Data records
|---|

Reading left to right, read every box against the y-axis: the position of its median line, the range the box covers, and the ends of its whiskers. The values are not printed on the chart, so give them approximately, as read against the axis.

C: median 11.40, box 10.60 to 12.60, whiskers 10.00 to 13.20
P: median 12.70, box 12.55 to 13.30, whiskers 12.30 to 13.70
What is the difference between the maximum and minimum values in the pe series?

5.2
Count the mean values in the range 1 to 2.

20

|---|

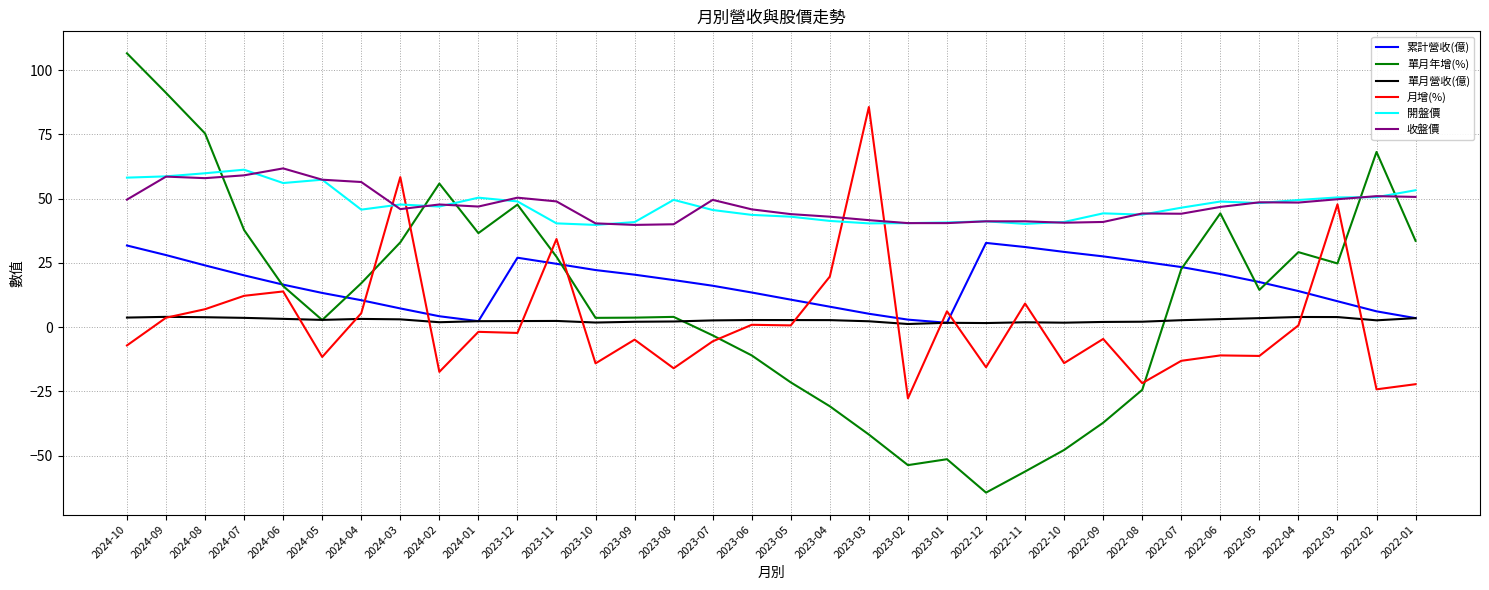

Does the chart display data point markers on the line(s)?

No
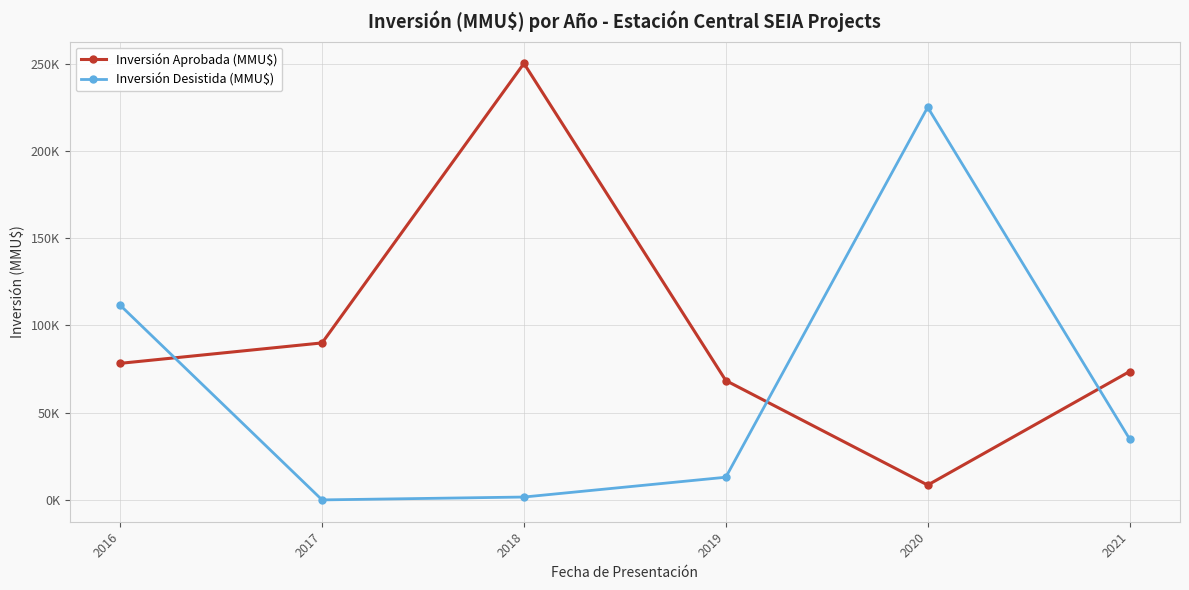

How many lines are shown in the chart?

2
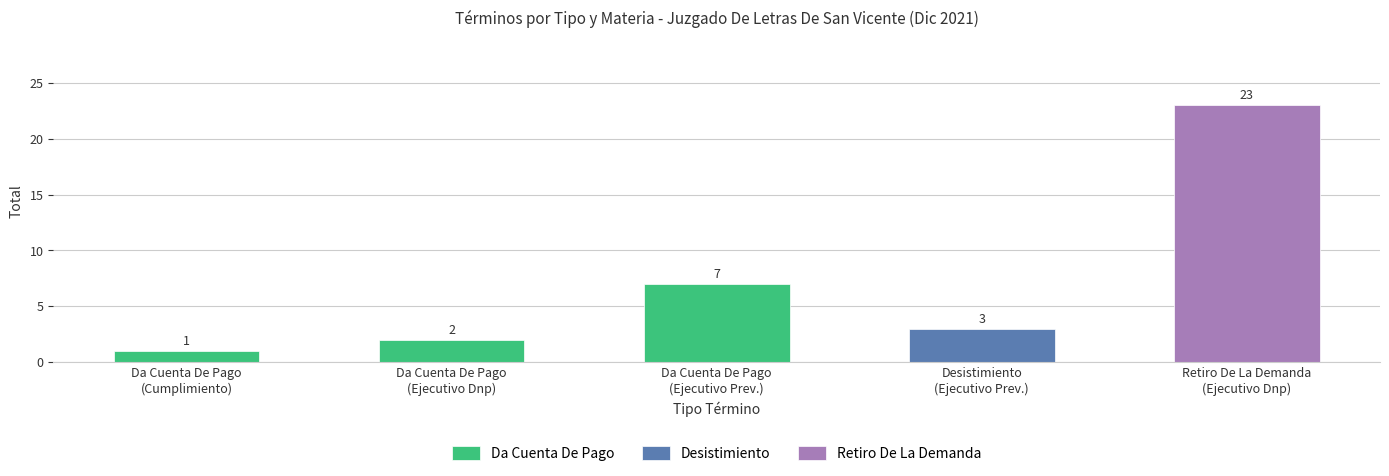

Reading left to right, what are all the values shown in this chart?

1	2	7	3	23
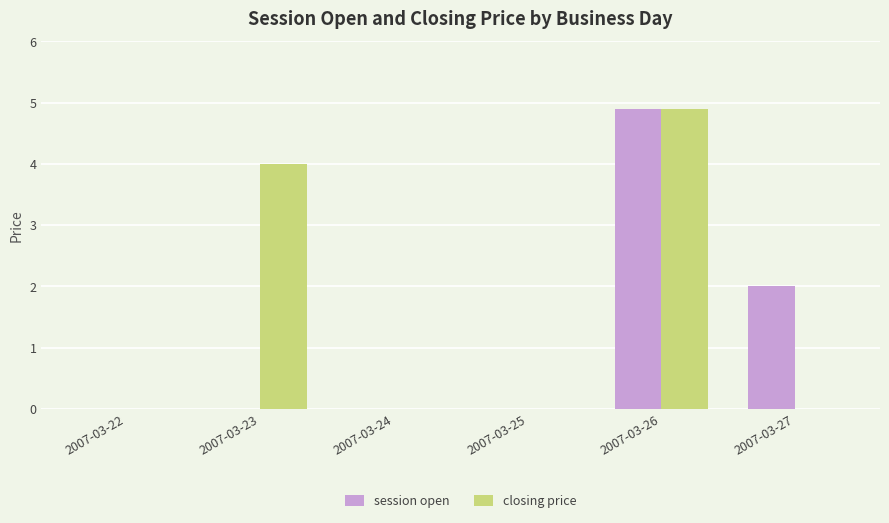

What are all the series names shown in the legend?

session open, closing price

|---|

Copy the entries word for word, beginning at the line containing "Reading left to right, what" and continuing through the line containing "session open, closing price". Leave out any pictures.

» FINAL ANSWER
Reading left to right, what are all the values shown in this chart?

1	2	7	3	23

What are all the series names shown in the legend?

session open, closing price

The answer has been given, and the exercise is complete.